Activity
The full listing, copied exactly and free of pictures, is the expected reply.

*** Supplied information ***

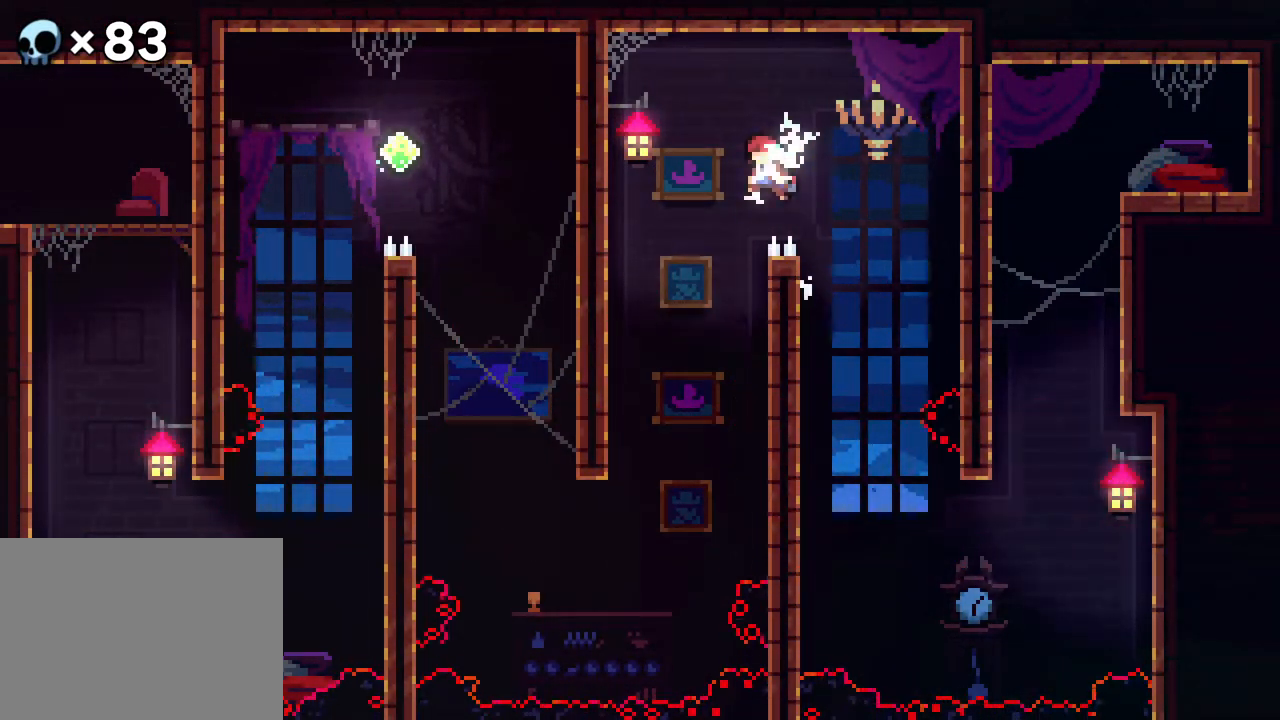
{"buttons": ["R2"], "events": [[233, "A", "up"], [467, "DPAD_LEFT", "up"]]}
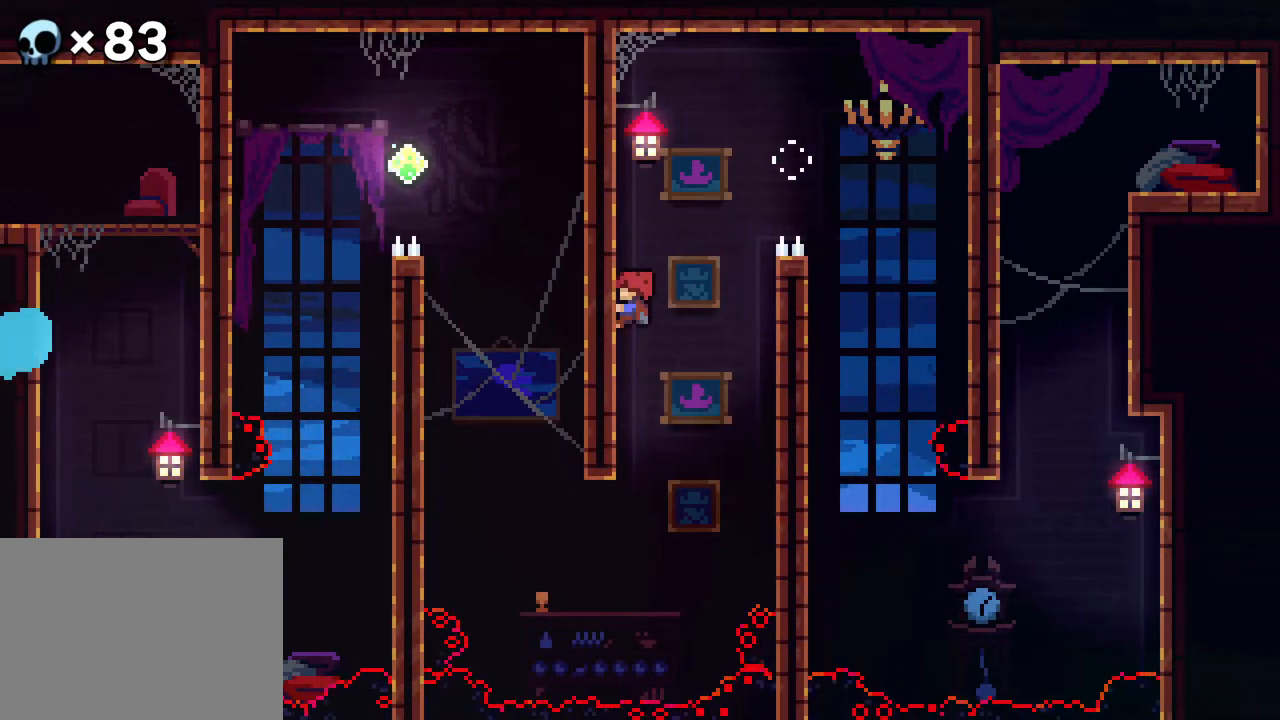
{"buttons": [], "events": [[317, "R2", "up"]]}
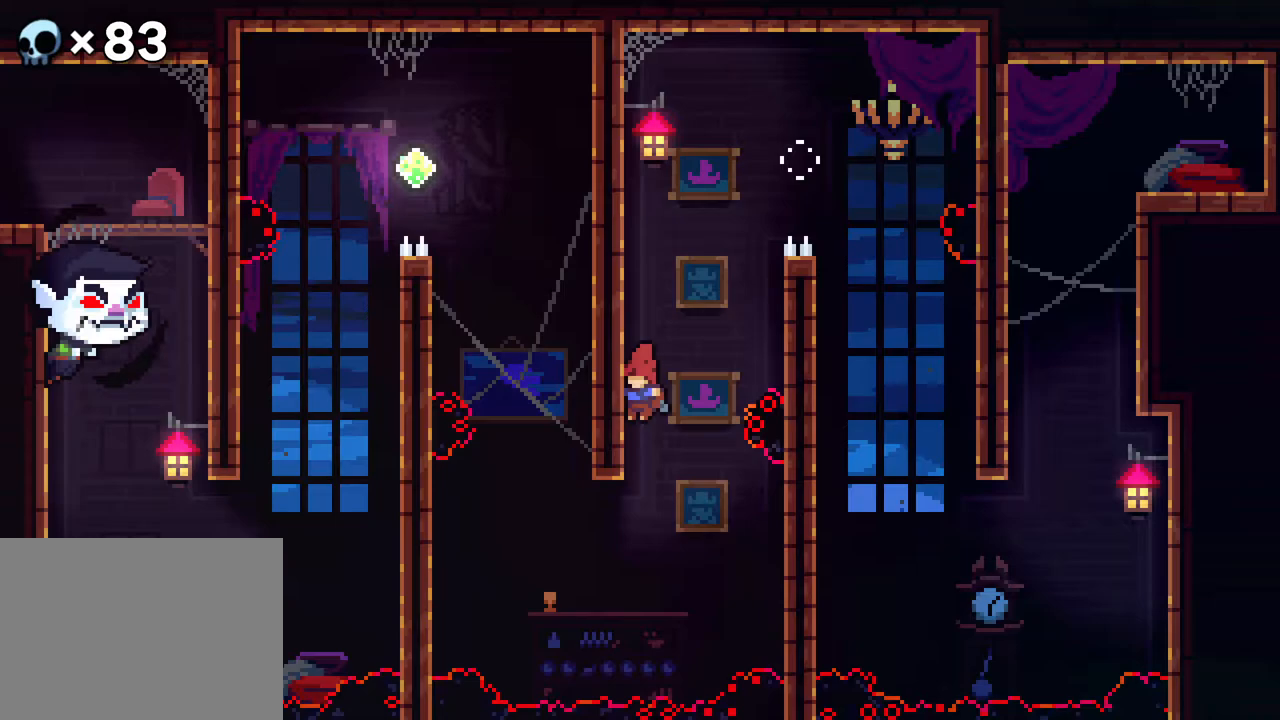
{"buttons": ["R2", "DPAD_UP", "DPAD_LEFT"], "events": [[217, "DPAD_LEFT", "down"], [250, "B", "down"], [400, "R2", "down"], [450, "B", "up"], [500, "DPAD_UP", "down"]]}
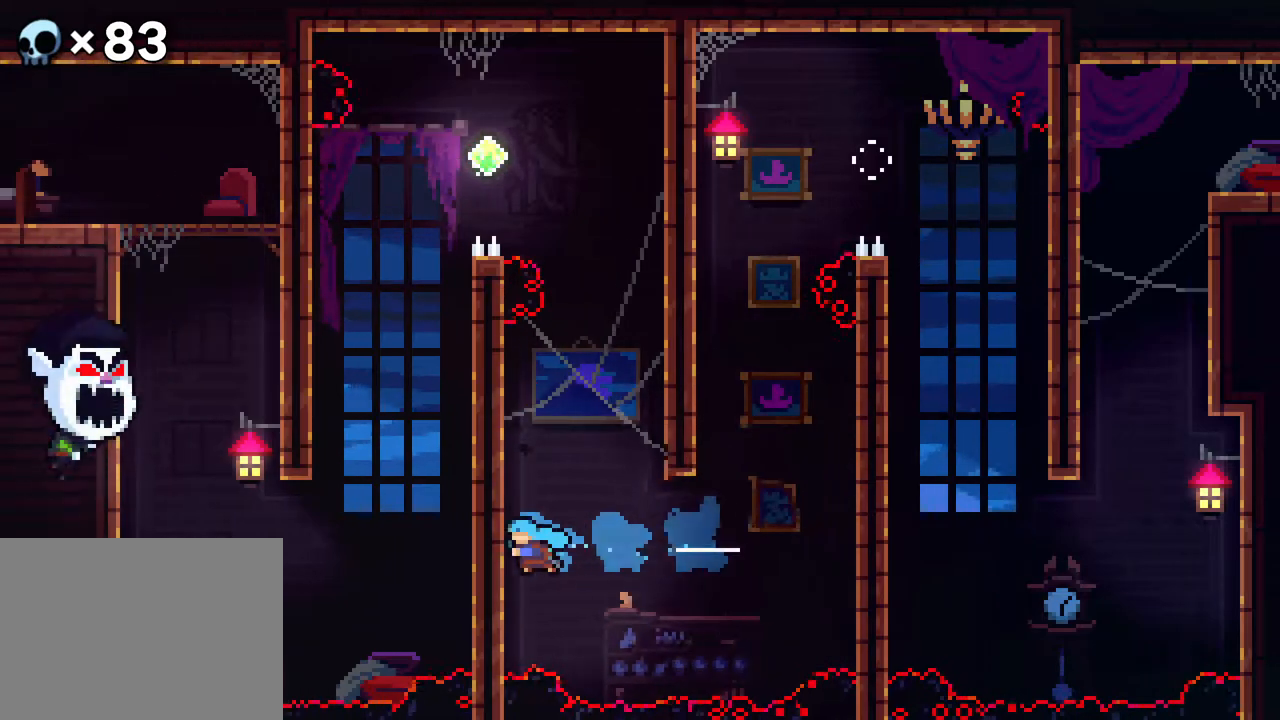
{"buttons": ["A", "R2", "DPAD_UP", "DPAD_RIGHT"], "events": [[200, "DPAD_LEFT", "up"], [200, "DPAD_RIGHT", "down"], [217, "A", "down"]]}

***

Reply to the exercise
{"buttons": ["R2"], "events": [[233, "A", "up"], [467, "DPAD_LEFT", "up"]]}
{"buttons": [], "events": [[317, "R2", "up"]]}
{"buttons": ["R2", "DPAD_UP", "DPAD_LEFT"], "events": [[217, "DPAD_LEFT", "down"], [250, "B", "down"], [400, "R2", "down"], [450, "B", "up"], [500, "DPAD_UP", "down"]]}
{"buttons": ["A", "R2", "DPAD_UP", "DPAD_RIGHT"], "events": [[200, "DPAD_LEFT", "up"], [200, "DPAD_RIGHT", "down"], [217, "A", "down"]]}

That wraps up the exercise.